What the exercise asks:
Transcribe the listing that follows in full, exactly, and drop its images.

Records to process:

###

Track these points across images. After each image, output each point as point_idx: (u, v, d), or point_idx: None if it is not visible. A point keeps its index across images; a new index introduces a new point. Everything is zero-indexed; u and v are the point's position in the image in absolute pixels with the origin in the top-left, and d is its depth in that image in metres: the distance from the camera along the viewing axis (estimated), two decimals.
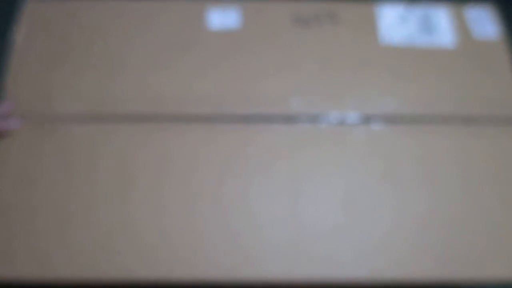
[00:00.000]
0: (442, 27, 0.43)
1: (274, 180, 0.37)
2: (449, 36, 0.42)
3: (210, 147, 0.38)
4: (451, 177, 0.37)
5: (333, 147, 0.38)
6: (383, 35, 0.42)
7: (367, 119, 0.39)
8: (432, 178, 0.37)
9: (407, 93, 0.40)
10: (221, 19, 0.43)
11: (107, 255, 0.34)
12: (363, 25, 0.43)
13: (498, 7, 0.44)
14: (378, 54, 0.42)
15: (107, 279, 0.34)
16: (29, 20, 0.42)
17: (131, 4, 0.44)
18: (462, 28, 0.43)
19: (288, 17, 0.43)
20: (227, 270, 0.34)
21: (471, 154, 0.38)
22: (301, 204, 0.36)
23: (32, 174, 0.37)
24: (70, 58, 0.41)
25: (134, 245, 0.35)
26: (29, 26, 0.42)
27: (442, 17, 0.43)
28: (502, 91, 0.40)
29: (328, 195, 0.37)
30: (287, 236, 0.35)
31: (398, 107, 0.40)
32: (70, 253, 0.34)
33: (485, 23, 0.43)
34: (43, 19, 0.42)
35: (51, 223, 0.35)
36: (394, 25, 0.43)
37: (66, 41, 0.42)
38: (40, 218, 0.35)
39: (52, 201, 0.36)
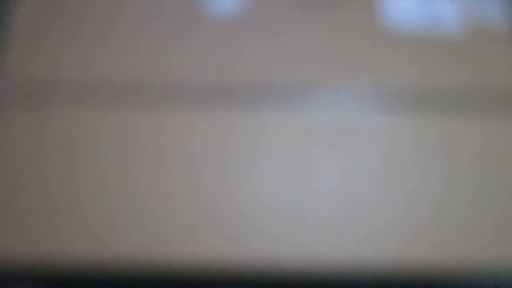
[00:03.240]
0: (448, 17, 0.43)
1: (275, 161, 0.37)
2: (456, 27, 0.42)
3: (211, 129, 0.38)
4: (448, 164, 0.37)
5: (333, 131, 0.38)
6: (389, 24, 0.42)
7: (371, 106, 0.39)
8: (430, 164, 0.37)
9: (411, 81, 0.40)
10: (224, 4, 0.42)
11: (113, 235, 0.34)
12: (369, 13, 0.43)
13: None
14: (383, 43, 0.41)
15: (111, 256, 0.34)
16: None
17: None
18: (469, 19, 0.43)
19: (294, 3, 0.43)
20: (232, 247, 0.34)
21: (471, 143, 0.38)
22: (301, 184, 0.36)
23: (33, 154, 0.36)
24: (70, 38, 0.40)
25: (141, 224, 0.34)
26: (28, 4, 0.42)
27: (448, 7, 0.43)
28: (509, 83, 0.40)
29: (327, 178, 0.37)
30: (288, 212, 0.35)
31: (401, 95, 0.40)
32: (76, 232, 0.34)
33: (492, 14, 0.43)
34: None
35: (53, 199, 0.35)
36: (399, 14, 0.43)
37: (65, 21, 0.41)
38: (44, 197, 0.35)
39: (54, 178, 0.35)
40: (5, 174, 0.36)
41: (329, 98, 0.39)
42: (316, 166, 0.37)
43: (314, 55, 0.41)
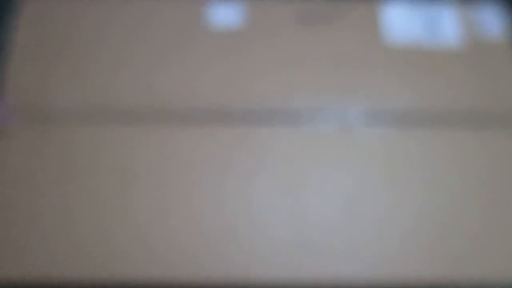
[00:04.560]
0: (447, 27, 0.42)
1: (276, 180, 0.37)
2: (454, 36, 0.42)
3: (212, 145, 0.37)
4: (453, 178, 0.37)
5: (336, 148, 0.38)
6: (388, 34, 0.42)
7: (370, 120, 0.39)
8: (435, 179, 0.37)
9: (411, 93, 0.40)
10: (224, 17, 0.42)
11: (110, 255, 0.34)
12: (367, 24, 0.43)
13: (505, 5, 0.44)
14: (382, 53, 0.41)
15: (108, 276, 0.34)
16: (29, 15, 0.42)
17: (132, 2, 0.43)
18: (468, 28, 0.42)
19: (292, 16, 0.43)
20: (229, 268, 0.34)
21: (474, 157, 0.38)
22: (303, 205, 0.36)
23: (32, 174, 0.36)
24: (71, 55, 0.40)
25: (137, 245, 0.34)
26: (29, 22, 0.41)
27: (447, 17, 0.43)
28: (508, 92, 0.40)
29: (330, 196, 0.36)
30: (290, 236, 0.35)
31: (402, 107, 0.39)
32: (72, 253, 0.34)
33: (491, 23, 0.42)
34: (43, 14, 0.42)
35: (51, 220, 0.35)
36: (398, 25, 0.42)
37: (66, 38, 0.41)
38: (42, 217, 0.35)
39: (52, 199, 0.35)
40: (3, 196, 0.36)
41: (331, 118, 0.39)
42: (319, 186, 0.37)
43: (317, 75, 0.41)
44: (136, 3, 0.43)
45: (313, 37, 0.42)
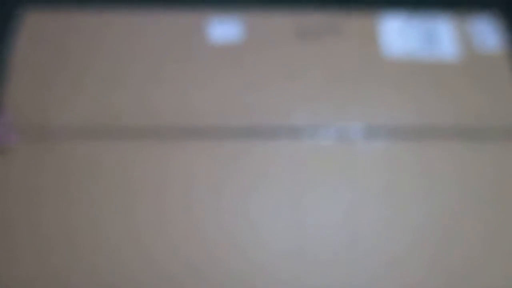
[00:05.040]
0: (445, 40, 0.43)
1: (276, 195, 0.37)
2: (452, 49, 0.42)
3: (211, 161, 0.37)
4: (453, 192, 0.37)
5: (335, 162, 0.38)
6: (385, 47, 0.42)
7: (369, 133, 0.39)
8: (434, 193, 0.37)
9: (409, 106, 0.40)
10: (223, 31, 0.42)
11: (111, 270, 0.34)
12: (365, 38, 0.43)
13: (502, 17, 0.44)
14: (380, 67, 0.42)
15: None
16: (27, 32, 0.42)
17: (130, 17, 0.43)
18: (465, 41, 0.43)
19: (291, 29, 0.43)
20: (232, 282, 0.34)
21: (473, 170, 0.38)
22: (303, 219, 0.36)
23: (32, 190, 0.36)
24: (69, 71, 0.40)
25: (139, 259, 0.34)
26: (27, 38, 0.41)
27: (444, 30, 0.43)
28: (506, 105, 0.40)
29: (330, 210, 0.36)
30: (290, 249, 0.35)
31: (400, 121, 0.39)
32: (73, 269, 0.34)
33: (488, 36, 0.43)
34: (41, 31, 0.42)
35: (53, 239, 0.35)
36: (396, 38, 0.43)
37: (64, 53, 0.41)
38: (43, 234, 0.35)
39: (53, 217, 0.35)
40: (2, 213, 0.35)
41: (330, 132, 0.39)
42: (319, 200, 0.37)
43: (316, 88, 0.41)
44: (134, 18, 0.43)
45: (312, 51, 0.42)
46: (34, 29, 0.42)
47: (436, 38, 0.43)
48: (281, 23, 0.43)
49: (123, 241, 0.35)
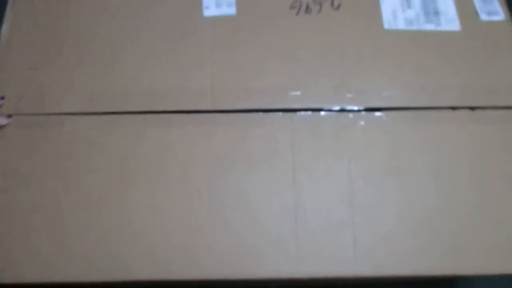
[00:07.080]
0: (447, 10, 0.41)
1: (275, 174, 0.36)
2: (454, 20, 0.41)
3: (208, 141, 0.37)
4: (457, 166, 0.37)
5: (335, 139, 0.37)
6: (386, 20, 0.41)
7: (370, 108, 0.38)
8: (438, 168, 0.36)
9: (411, 79, 0.39)
10: (217, 5, 0.41)
11: (105, 254, 0.34)
12: (365, 10, 0.41)
13: None
14: (381, 40, 0.40)
15: (105, 279, 0.33)
16: (18, 13, 0.41)
17: None
18: (467, 11, 0.41)
19: (286, 2, 0.42)
20: (228, 267, 0.34)
21: (477, 142, 0.37)
22: (303, 198, 0.35)
23: (26, 172, 0.36)
24: (62, 52, 0.40)
25: (133, 244, 0.34)
26: (18, 19, 0.40)
27: (446, 0, 0.42)
28: (509, 75, 0.39)
29: (331, 187, 0.36)
30: (288, 231, 0.34)
31: (402, 94, 0.39)
32: (67, 252, 0.34)
33: (490, 5, 0.41)
34: (33, 11, 0.41)
35: (46, 222, 0.34)
36: (397, 9, 0.41)
37: (57, 34, 0.40)
38: (36, 217, 0.35)
39: (47, 200, 0.35)
40: None
41: (329, 106, 0.38)
42: (320, 180, 0.36)
43: (314, 63, 0.40)
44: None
45: (308, 24, 0.41)
46: (25, 9, 0.41)
47: (438, 9, 0.41)
48: None
49: (117, 223, 0.34)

###

Written answer:
Track these points across images. After each image, output each point as point_idx: (u, v, d), or point_idx: None if it is not visible. A point keeps its index across images; a new index introduces a new point. Everything is zero-indexed; u and v are the point's position in the image in absolute pixels with the origin in the top-left, and d is its depth in that image in metres: the distance from the camera along the viewing axis (estimated), two decimals.
[00:00.000]
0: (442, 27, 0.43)
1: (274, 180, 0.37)
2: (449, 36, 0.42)
3: (210, 147, 0.38)
4: (451, 177, 0.37)
5: (333, 147, 0.38)
6: (383, 35, 0.42)
7: (367, 119, 0.39)
8: (432, 178, 0.37)
9: (407, 93, 0.40)
10: (221, 19, 0.43)
11: (107, 255, 0.34)
12: (363, 25, 0.43)
13: (498, 7, 0.44)
14: (378, 54, 0.42)
15: (107, 279, 0.34)
16: (29, 20, 0.42)
17: (131, 4, 0.44)
18: (462, 28, 0.43)
19: (288, 17, 0.43)
20: (227, 270, 0.34)
21: (471, 154, 0.38)
22: (301, 204, 0.36)
23: (32, 174, 0.37)
24: (70, 58, 0.41)
25: (134, 245, 0.35)
26: (29, 26, 0.42)
27: (442, 17, 0.43)
28: (502, 91, 0.40)
29: (328, 195, 0.37)
30: (287, 236, 0.35)
31: (398, 107, 0.40)
32: (70, 253, 0.34)
33: (485, 23, 0.43)
34: (43, 19, 0.42)
35: (51, 223, 0.35)
36: (394, 25, 0.43)
37: (66, 41, 0.42)
38: (40, 218, 0.35)
39: (52, 201, 0.36)
[00:03.240]
0: (448, 17, 0.43)
1: (275, 161, 0.37)
2: (456, 27, 0.42)
3: (211, 129, 0.38)
4: (448, 164, 0.37)
5: (333, 131, 0.38)
6: (389, 24, 0.42)
7: (371, 106, 0.39)
8: (430, 164, 0.37)
9: (411, 81, 0.40)
10: (224, 4, 0.42)
11: (113, 235, 0.34)
12: (369, 13, 0.43)
13: None
14: (383, 43, 0.41)
15: (111, 256, 0.34)
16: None
17: None
18: (469, 19, 0.43)
19: (294, 3, 0.43)
20: (232, 247, 0.34)
21: (471, 143, 0.38)
22: (301, 184, 0.36)
23: (33, 154, 0.36)
24: (70, 38, 0.40)
25: (141, 224, 0.34)
26: (28, 4, 0.42)
27: (448, 7, 0.43)
28: (509, 83, 0.40)
29: (327, 178, 0.37)
30: (288, 212, 0.35)
31: (401, 95, 0.40)
32: (76, 232, 0.34)
33: (492, 14, 0.43)
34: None
35: (53, 199, 0.35)
36: (399, 14, 0.43)
37: (65, 21, 0.41)
38: (44, 197, 0.35)
39: (54, 178, 0.35)
40: (5, 174, 0.36)
41: (329, 98, 0.39)
42: (316, 166, 0.37)
43: (314, 55, 0.41)
[00:04.560]
0: (447, 27, 0.42)
1: (276, 180, 0.37)
2: (454, 36, 0.42)
3: (212, 145, 0.37)
4: (453, 178, 0.37)
5: (336, 148, 0.38)
6: (388, 34, 0.42)
7: (370, 120, 0.39)
8: (435, 179, 0.37)
9: (411, 93, 0.40)
10: (224, 17, 0.42)
11: (110, 255, 0.34)
12: (367, 24, 0.43)
13: (505, 5, 0.44)
14: (382, 53, 0.41)
15: (108, 276, 0.34)
16: (29, 15, 0.42)
17: (132, 2, 0.43)
18: (468, 28, 0.42)
19: (292, 16, 0.43)
20: (229, 268, 0.34)
21: (474, 157, 0.38)
22: (303, 205, 0.36)
23: (32, 174, 0.36)
24: (71, 55, 0.40)
25: (137, 245, 0.34)
26: (29, 22, 0.41)
27: (447, 17, 0.43)
28: (508, 92, 0.40)
29: (330, 196, 0.36)
30: (290, 236, 0.35)
31: (402, 107, 0.39)
32: (72, 253, 0.34)
33: (491, 23, 0.42)
34: (43, 14, 0.42)
35: (51, 220, 0.35)
36: (398, 25, 0.42)
37: (66, 38, 0.41)
38: (42, 217, 0.35)
39: (52, 199, 0.35)
40: (3, 196, 0.36)
41: (331, 118, 0.39)
42: (319, 186, 0.37)
43: (317, 75, 0.41)
44: (136, 3, 0.43)
45: (313, 37, 0.42)
[00:05.040]
0: (445, 40, 0.43)
1: (276, 195, 0.37)
2: (452, 49, 0.42)
3: (211, 161, 0.37)
4: (453, 192, 0.37)
5: (335, 162, 0.38)
6: (385, 47, 0.42)
7: (369, 133, 0.39)
8: (434, 193, 0.37)
9: (409, 106, 0.40)
10: (223, 31, 0.42)
11: (111, 270, 0.34)
12: (365, 38, 0.43)
13: (502, 17, 0.44)
14: (380, 67, 0.42)
15: None
16: (27, 32, 0.42)
17: (130, 17, 0.43)
18: (465, 41, 0.43)
19: (291, 29, 0.43)
20: (232, 282, 0.34)
21: (473, 170, 0.38)
22: (303, 219, 0.36)
23: (32, 190, 0.36)
24: (69, 71, 0.40)
25: (139, 259, 0.34)
26: (27, 38, 0.41)
27: (444, 30, 0.43)
28: (506, 105, 0.40)
29: (330, 210, 0.36)
30: (290, 249, 0.35)
31: (400, 121, 0.39)
32: (73, 269, 0.34)
33: (488, 36, 0.43)
34: (41, 31, 0.42)
35: (53, 239, 0.35)
36: (396, 38, 0.43)
37: (64, 53, 0.41)
38: (43, 234, 0.35)
39: (53, 217, 0.35)
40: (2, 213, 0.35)
41: (330, 132, 0.39)
42: (319, 200, 0.37)
43: (316, 88, 0.41)
44: (134, 18, 0.43)
45: (312, 51, 0.42)
46: (34, 29, 0.42)
47: (436, 38, 0.43)
48: (281, 23, 0.43)
49: (123, 241, 0.35)
[00:07.080]
0: (447, 10, 0.41)
1: (275, 174, 0.36)
2: (454, 20, 0.41)
3: (208, 141, 0.37)
4: (457, 166, 0.37)
5: (335, 139, 0.37)
6: (386, 20, 0.41)
7: (370, 108, 0.38)
8: (438, 168, 0.36)
9: (411, 79, 0.39)
10: (217, 5, 0.41)
11: (105, 254, 0.34)
12: (365, 10, 0.41)
13: None
14: (381, 40, 0.40)
15: (105, 279, 0.33)
16: (18, 13, 0.41)
17: None
18: (467, 11, 0.41)
19: (286, 2, 0.42)
20: (228, 267, 0.34)
21: (477, 142, 0.37)
22: (303, 198, 0.35)
23: (26, 172, 0.36)
24: (62, 52, 0.40)
25: (133, 244, 0.34)
26: (18, 19, 0.40)
27: (446, 0, 0.42)
28: (509, 75, 0.39)
29: (331, 187, 0.36)
30: (288, 231, 0.34)
31: (402, 94, 0.39)
32: (67, 252, 0.34)
33: (490, 5, 0.41)
34: (33, 11, 0.41)
35: (46, 222, 0.34)
36: (397, 9, 0.41)
37: (57, 34, 0.40)
38: (36, 217, 0.35)
39: (47, 200, 0.35)
40: None
41: (329, 106, 0.38)
42: (320, 180, 0.36)
43: (314, 63, 0.40)
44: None
45: (308, 24, 0.41)
46: (25, 9, 0.41)
47: (438, 9, 0.41)
48: None
49: (117, 223, 0.34)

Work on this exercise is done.